● **TO DO**: Copy the passage of the Schedule 14D-9 amendment starting at "Princeton, NJ 08540" and ending at "a tender offer.", keeping every word and mark unchanged.

EXERCISE PASSAGE: Begin

Amendment No. 3 to Schedule 14D-9

 

 

SECURITIES AND EXCHANGE COMMISSION

WASHINGTON, D.C. 20549

 

 

SCHEDULE 14D-9

Rule 14d-101

SOLICITATION/RECOMMENDATION STATEMENT

Under Section 14(d)(4)

of the Securities Exchange Act of 1934

(Amendment No. 3)

 

 

DUSA PHARMACEUTICALS, INC.

(Name of Subject Company)

 

 

DUSA PHARMACEUTICALS, INC.

(Name of Person(s) Filing Statement)

 

 

Common Stock, no par per share

(Title of Class of Securities)

266898105

(CUSIP Number of Class of Securities)

Robert F. Doman

Chief Executive Officer

25 Upton Drive

Wilmington, MA 01887

(978) 657-7500

(Name, Address and Telephone Number of Person Authorized to Receive

Notices and Communications on Behalf of the Person(s) Filing Statement)

With a copy to:

Nanette W. Mantell, Esq.

Reed Smith LLP

136 Main Street, Suite 250

Princeton, NJ 08540

(609) 514-8542

 

 

 

¨ Check the box if the filing relates solely to preliminary communications made before the commencement of a tender offer.

 

 

 


Purpose of the Amendment.

EXERCISE PASSAGE: End
SUPPLIED DATA: Begin

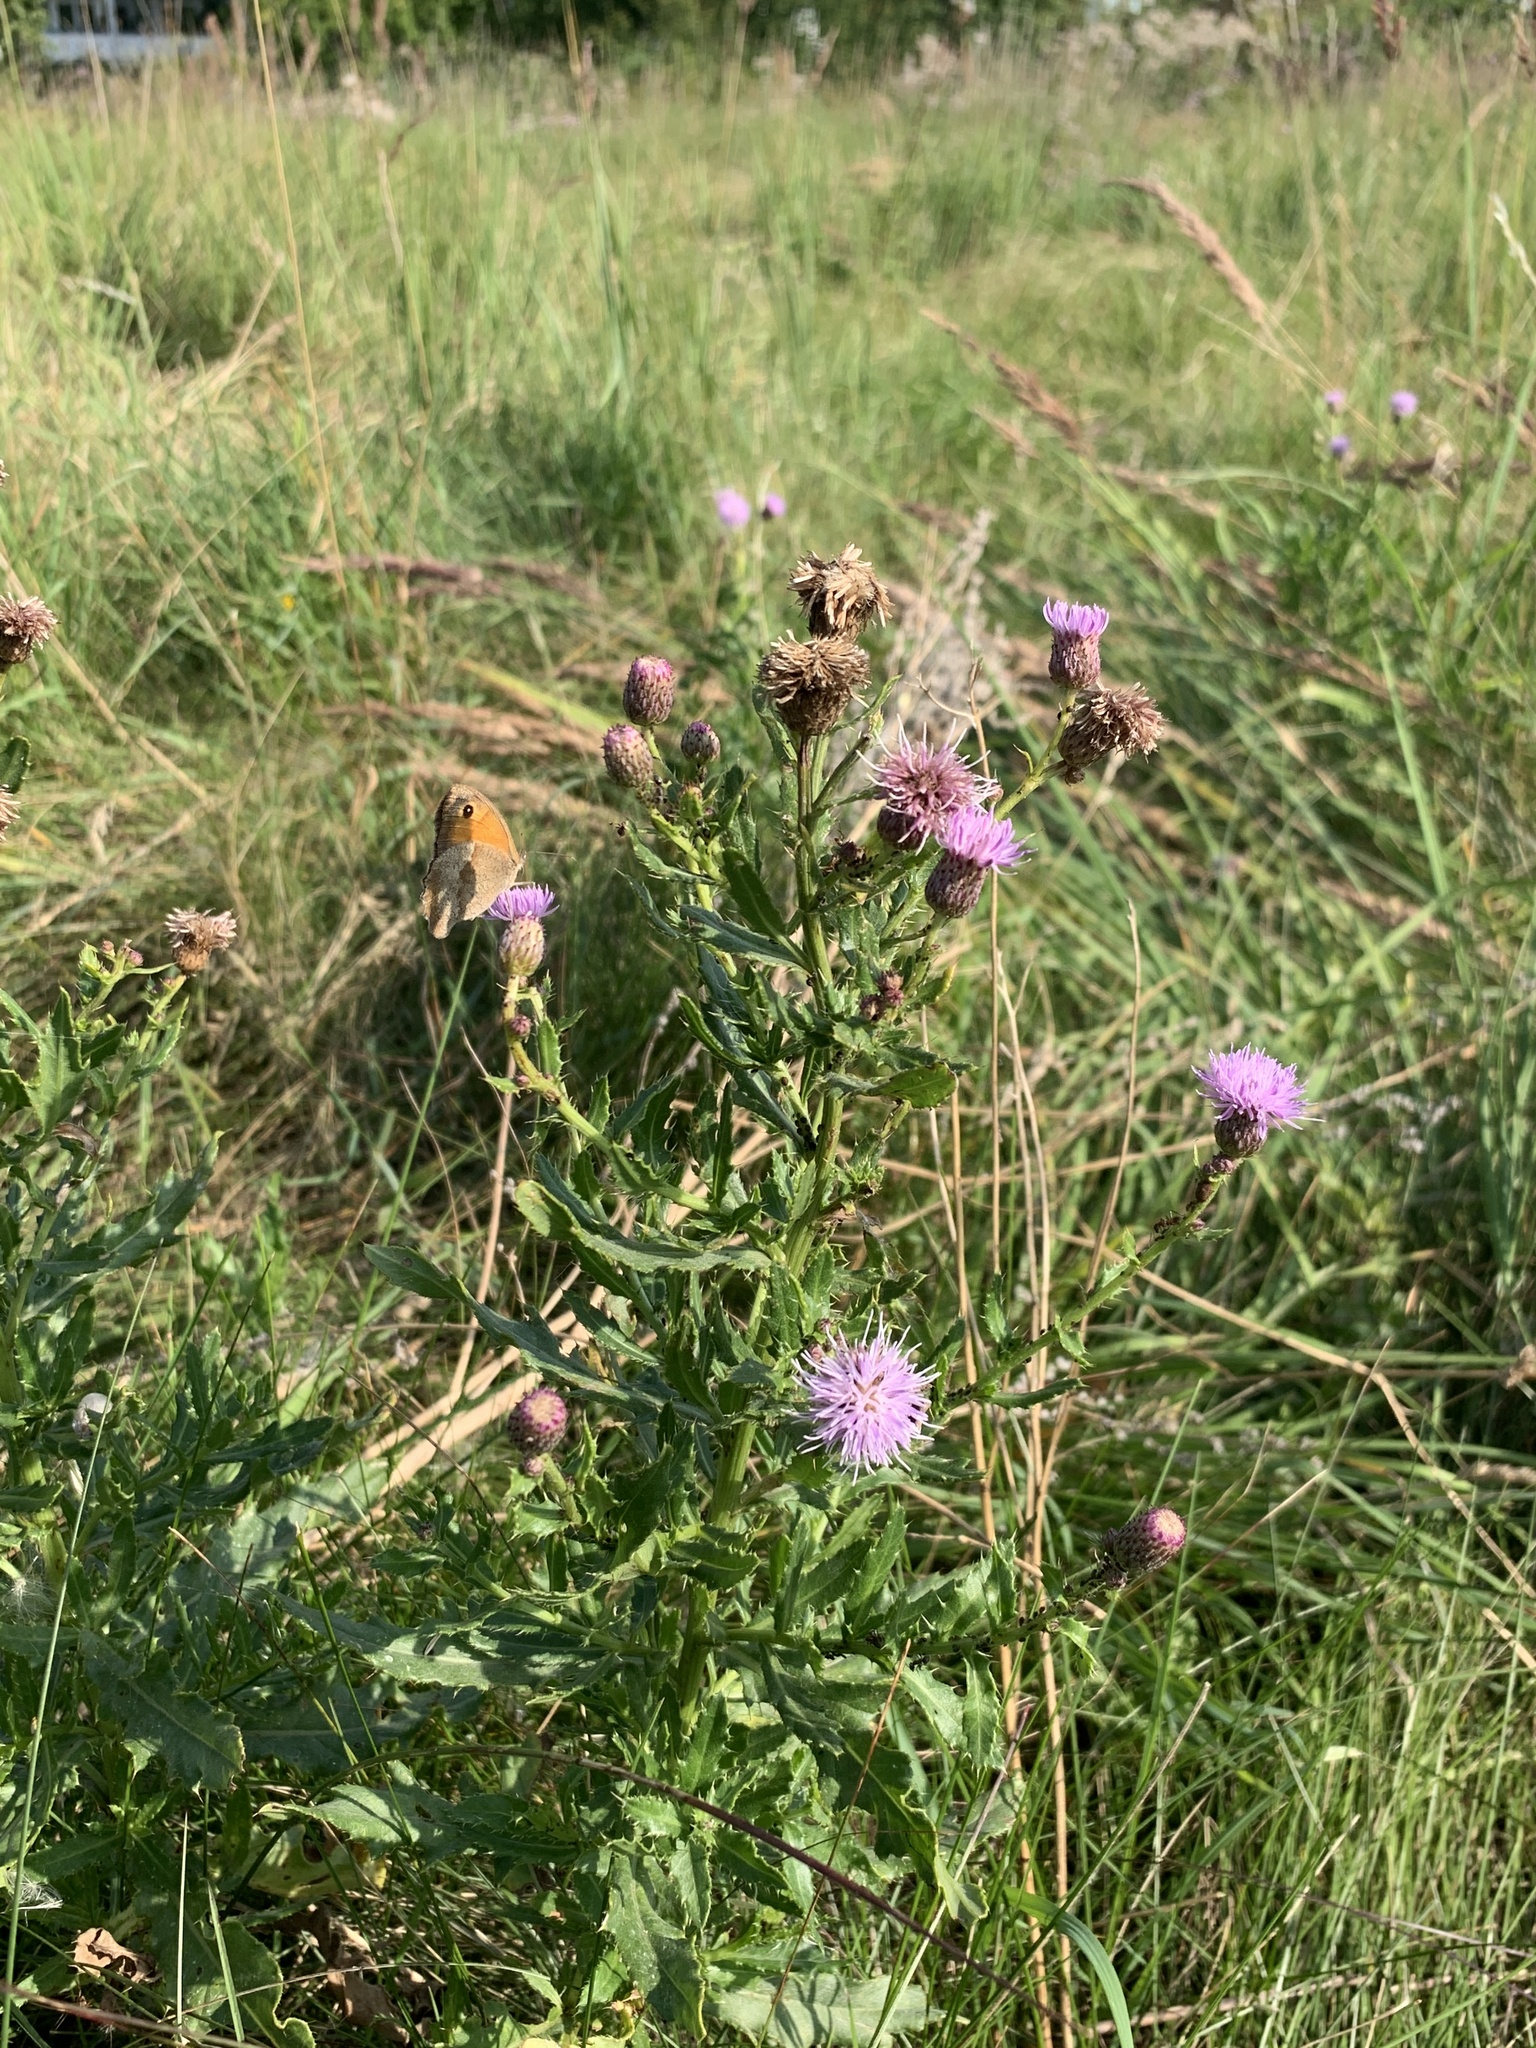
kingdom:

SUPPLIED DATA: End

● **ANSWER**:
Princeton, NJ 08540

(609) 514-8542

 

 

 

¨ Check the box if the filing relates solely to preliminary communications made before the commencement of a tender offer.